(SUPPLIED DATA Opens)

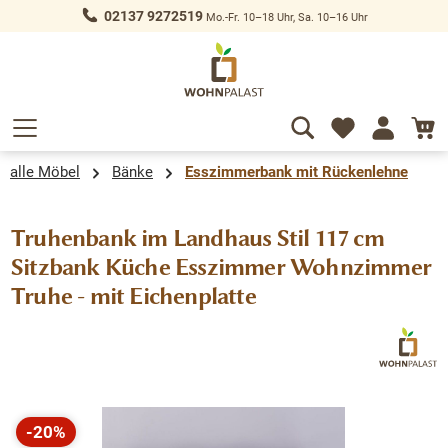
02137 9272519
Mo.-Fr. 10–18 Uhr, Sa. 10–16 Uhr
alt springen
alle Möbel
Bänke
Esszimmerbank mit Rückenlehne
Truhenbank im Landhaus Stil 117 cm
Sitzbank Küche Esszimmer Wohnzimmer
Truhe - mit Eichenplatte
Bildergalerie überspringen
-20%
Rabatt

(SUPPLIED DATA Closes)

» BRIEF: In the listing above, the lines from the one containing "Truhenbank im Landhaus Stil 117 cm" through the last line are to be returned exactly.

» ANSWER SECTION:
Truhenbank im Landhaus Stil 117 cm
Sitzbank Küche Esszimmer Wohnzimmer
Truhe - mit Eichenplatte
Bildergalerie überspringen
-20%
Rabatt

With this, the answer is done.